The task
Write out every line below that contains "visible".

(Beginning of Input data)

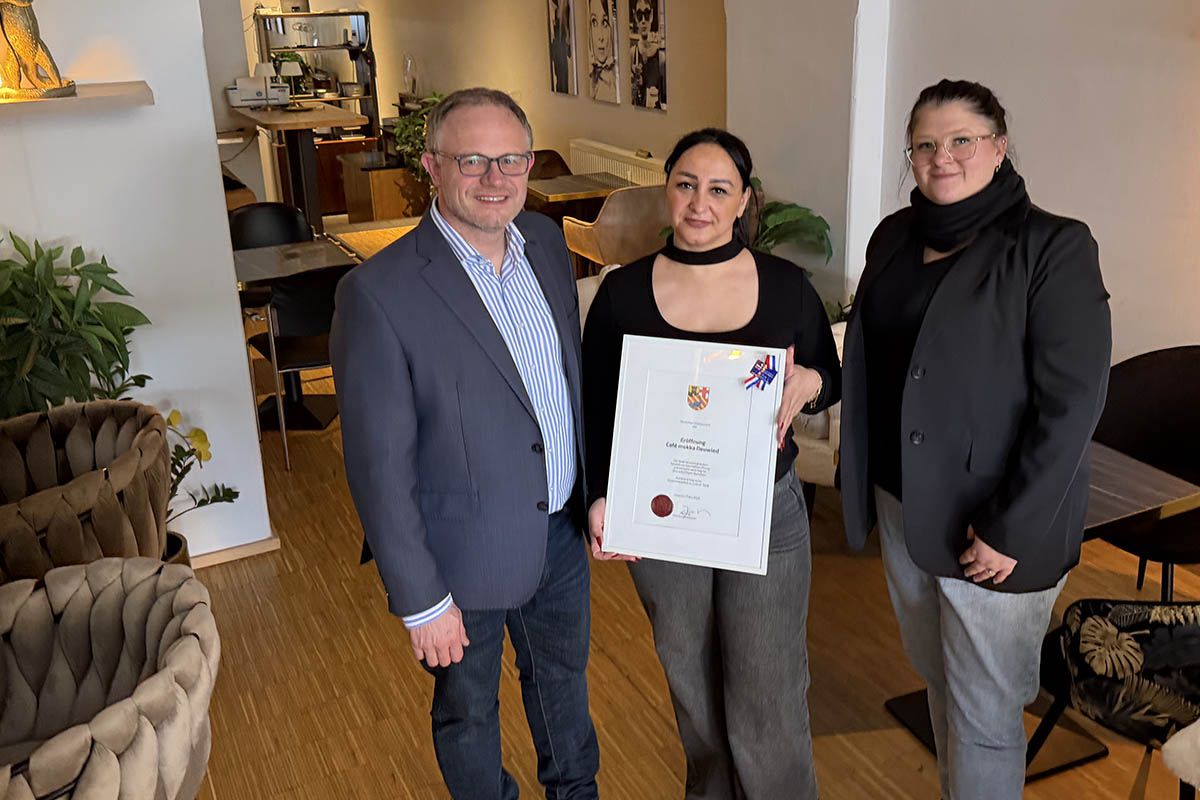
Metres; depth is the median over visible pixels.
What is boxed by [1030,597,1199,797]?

(End of Input data)
(Beginning of Input data)

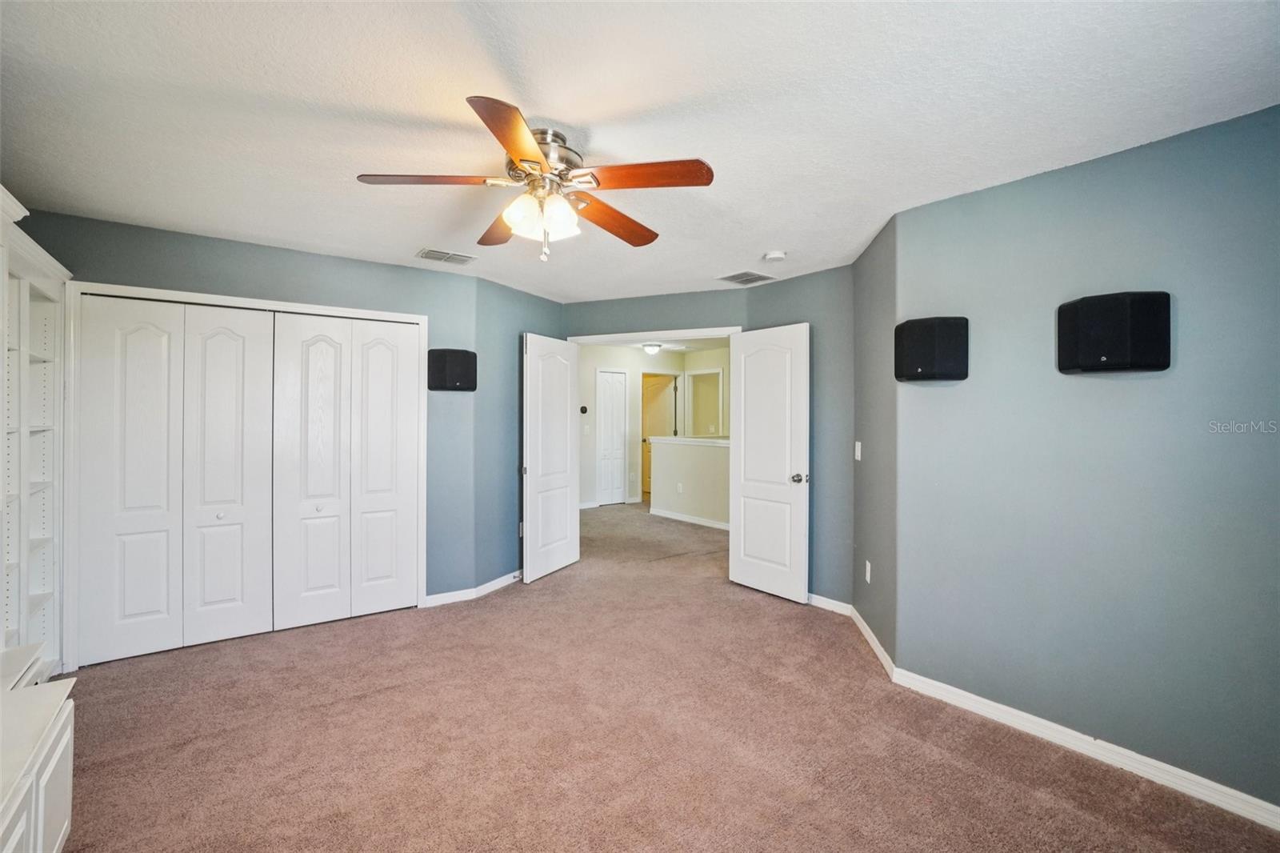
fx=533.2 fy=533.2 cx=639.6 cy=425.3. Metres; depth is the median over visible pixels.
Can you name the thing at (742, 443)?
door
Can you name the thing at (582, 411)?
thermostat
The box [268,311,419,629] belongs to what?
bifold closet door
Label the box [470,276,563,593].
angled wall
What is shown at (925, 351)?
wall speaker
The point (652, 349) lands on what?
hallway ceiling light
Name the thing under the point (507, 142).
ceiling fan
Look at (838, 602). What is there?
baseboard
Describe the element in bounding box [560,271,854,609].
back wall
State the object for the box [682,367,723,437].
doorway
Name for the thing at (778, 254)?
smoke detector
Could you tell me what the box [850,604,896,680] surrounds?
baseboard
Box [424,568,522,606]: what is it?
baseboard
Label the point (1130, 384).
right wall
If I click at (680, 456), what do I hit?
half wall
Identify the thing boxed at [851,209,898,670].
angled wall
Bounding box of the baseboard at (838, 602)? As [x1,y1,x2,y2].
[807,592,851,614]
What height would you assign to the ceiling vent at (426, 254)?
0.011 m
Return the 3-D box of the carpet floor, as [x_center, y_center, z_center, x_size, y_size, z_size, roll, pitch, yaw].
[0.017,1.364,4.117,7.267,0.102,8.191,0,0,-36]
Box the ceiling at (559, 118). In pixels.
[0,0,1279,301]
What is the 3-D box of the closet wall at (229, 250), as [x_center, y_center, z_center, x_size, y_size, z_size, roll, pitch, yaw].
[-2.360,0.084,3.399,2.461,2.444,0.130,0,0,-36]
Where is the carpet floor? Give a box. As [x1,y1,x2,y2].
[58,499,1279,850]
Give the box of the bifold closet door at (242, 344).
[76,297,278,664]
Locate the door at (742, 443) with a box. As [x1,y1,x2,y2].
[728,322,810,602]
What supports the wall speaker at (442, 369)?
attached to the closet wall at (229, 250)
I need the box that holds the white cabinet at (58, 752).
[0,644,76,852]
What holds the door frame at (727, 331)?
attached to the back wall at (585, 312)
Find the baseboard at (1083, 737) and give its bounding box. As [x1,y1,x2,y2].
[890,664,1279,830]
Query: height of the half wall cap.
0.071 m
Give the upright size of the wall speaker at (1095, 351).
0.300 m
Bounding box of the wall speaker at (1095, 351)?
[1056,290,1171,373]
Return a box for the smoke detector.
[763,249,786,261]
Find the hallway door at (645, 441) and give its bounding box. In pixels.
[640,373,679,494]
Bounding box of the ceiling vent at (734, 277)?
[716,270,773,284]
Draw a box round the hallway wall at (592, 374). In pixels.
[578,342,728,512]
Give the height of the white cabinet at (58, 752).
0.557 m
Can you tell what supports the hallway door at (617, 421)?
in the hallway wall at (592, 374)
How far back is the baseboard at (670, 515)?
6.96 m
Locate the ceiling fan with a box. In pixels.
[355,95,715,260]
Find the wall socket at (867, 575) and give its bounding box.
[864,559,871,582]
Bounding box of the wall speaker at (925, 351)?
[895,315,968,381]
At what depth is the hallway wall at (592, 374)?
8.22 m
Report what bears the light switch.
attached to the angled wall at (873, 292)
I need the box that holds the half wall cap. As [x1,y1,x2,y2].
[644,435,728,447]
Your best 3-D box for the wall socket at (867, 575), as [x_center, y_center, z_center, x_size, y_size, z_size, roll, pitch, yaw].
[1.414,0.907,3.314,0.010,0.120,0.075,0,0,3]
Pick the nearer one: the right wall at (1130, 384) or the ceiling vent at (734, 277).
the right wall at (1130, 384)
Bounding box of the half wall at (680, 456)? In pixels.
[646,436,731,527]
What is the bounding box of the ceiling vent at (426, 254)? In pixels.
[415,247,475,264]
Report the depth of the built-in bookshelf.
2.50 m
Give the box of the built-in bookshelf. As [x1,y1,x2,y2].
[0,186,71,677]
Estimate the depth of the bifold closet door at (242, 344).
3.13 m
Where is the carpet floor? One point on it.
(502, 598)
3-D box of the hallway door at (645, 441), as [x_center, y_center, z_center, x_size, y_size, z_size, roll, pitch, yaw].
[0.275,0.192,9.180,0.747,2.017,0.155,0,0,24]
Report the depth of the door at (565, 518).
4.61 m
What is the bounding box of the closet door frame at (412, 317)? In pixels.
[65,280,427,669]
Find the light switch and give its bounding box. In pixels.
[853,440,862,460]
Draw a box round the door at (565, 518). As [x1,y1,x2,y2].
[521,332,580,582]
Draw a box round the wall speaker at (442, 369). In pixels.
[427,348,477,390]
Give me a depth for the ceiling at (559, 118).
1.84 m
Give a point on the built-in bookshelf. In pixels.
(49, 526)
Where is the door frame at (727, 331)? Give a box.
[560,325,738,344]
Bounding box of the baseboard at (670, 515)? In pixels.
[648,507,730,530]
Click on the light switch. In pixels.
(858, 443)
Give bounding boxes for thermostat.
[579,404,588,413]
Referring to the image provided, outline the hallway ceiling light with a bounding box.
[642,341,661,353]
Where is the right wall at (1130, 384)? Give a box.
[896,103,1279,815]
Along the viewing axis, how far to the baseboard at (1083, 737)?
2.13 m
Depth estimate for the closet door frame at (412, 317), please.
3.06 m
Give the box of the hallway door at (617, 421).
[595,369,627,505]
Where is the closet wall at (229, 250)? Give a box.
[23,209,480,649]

(End of Input data)
(Beginning of Input data)

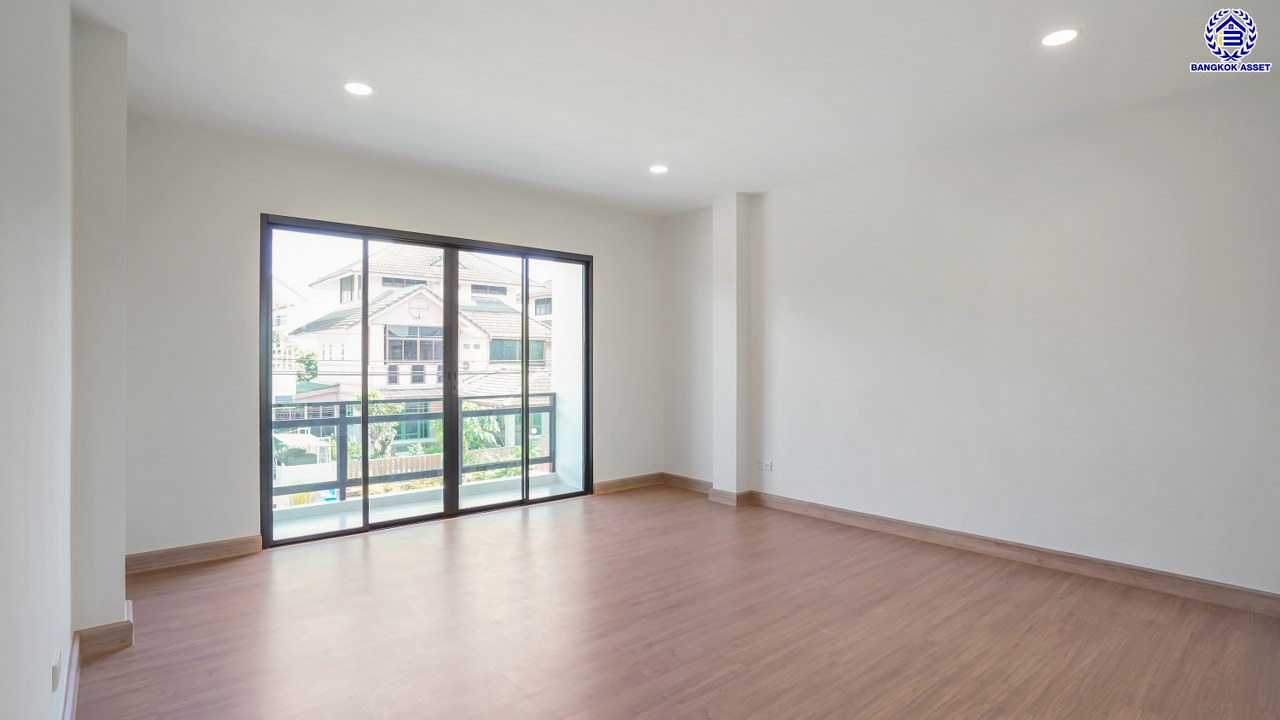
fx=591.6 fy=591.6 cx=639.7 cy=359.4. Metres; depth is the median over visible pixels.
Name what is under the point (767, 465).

(End of Input data)

Answer below
Metres; depth is the median over visible pixels.
fx=533.2 fy=533.2 cx=639.6 cy=425.3. Metres; depth is the median over visible pixels.
fx=591.6 fy=591.6 cx=639.7 cy=359.4. Metres; depth is the median over visible pixels.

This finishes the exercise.